I love the creativity on YouTube and someone put together this sweet video of the song performed by the great baritone William Warfield. That opening picture of the cat is priceless.

When I was a kid, William Warfield was a soloist in my Mozart Requiem recording and of course he was wonderful. Here he gets to kick back.

Take it, Mr. Warfield.

Tuesday, January 13, 2015

Wolf's Three Kings

Bragging about my baking and the Three Kings bread I made that was such a hit at St. Anthony's, I got a song running through my head. And it was Hugo Wolf's "Epiphinias."

It is a sort of children's song by Goethe about the Three Kings. There is one line I especially love. It is in the second verse when the song goes, "There are three Kings. There are not four. If a fourth king were to be added there would be one Three King more."

Wow, listen to me, my off-the-cuff translation almost rhymes.

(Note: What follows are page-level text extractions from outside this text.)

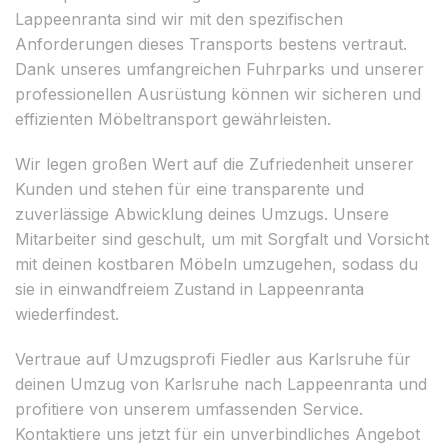
Lappeenranta sind wir mit den spezifischen
Anforderungen dieses Transports bestens vertraut.
Dank unseres umfangreichen Fuhrparks und unserer
professionellen Ausrüstung können wir sicheren und
effizienten Möbeltransport gewährleisten.
Wir legen großen Wert auf die Zufriedenheit unserer
Kunden und stehen für eine transparente und
zuverlässige Abwicklung deines Umzugs. Unsere
Mitarbeiter sind geschult, um mit Sorgfalt und Vorsicht
mit deinen kostbaren Möbeln umzugehen, sodass du
sie in einwandfreiem Zustand in Lappeenranta
wiederfindest.
Vertraue auf Umzugsprofi Fiedler aus Karlsruhe für
deinen Umzug von Karlsruhe nach Lappeenranta und
profitiere von unserem umfassenden Service.
Kontaktiere uns jetzt für ein unverbindliches Angebot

Wolf's setting of the song sounds to me kind of like Mahler. It is this spiky little march. So much fun. I chose this video for its images of the Three Kings, a theme I have always loved.

The singer is baritone Antonis Kontogeorgiou. I like him! The pianist is Diana Vranussi. Continuing with the credits, the painting at the top of the post is by a commercial artist with a wonderful name. It is Miki de Goodaboom!

First this sweet and ingenious song by Hugo Wolf and now this artist with this marvelous silly name.

How am I going to get any work done today?

Monday, January 12, 2015

An old song well sung

I have heard the title of the Christmas carol "Of the Father's Love Begotten" but I never gave it much thought until yesterday when we had to sing the melody in church.

We sang it as "Corde Natus Ex Parentis."

I love when Christmas carols go way back. "O Come O Come Emmanuel," I know, is extremely old. So is the tune to "The Friendly Beasts."

But this song, "Corde Natus Ex Parentis," it dates to the fifth century.  I love the lyricist's name. It is Aurelius Prudentius!

Above is a pretty treatment of the song in English. Here is a performance in Latin.

I would imagine this is the oldest Christmas carol around.

Whether or not that's true, it sure is beautiful.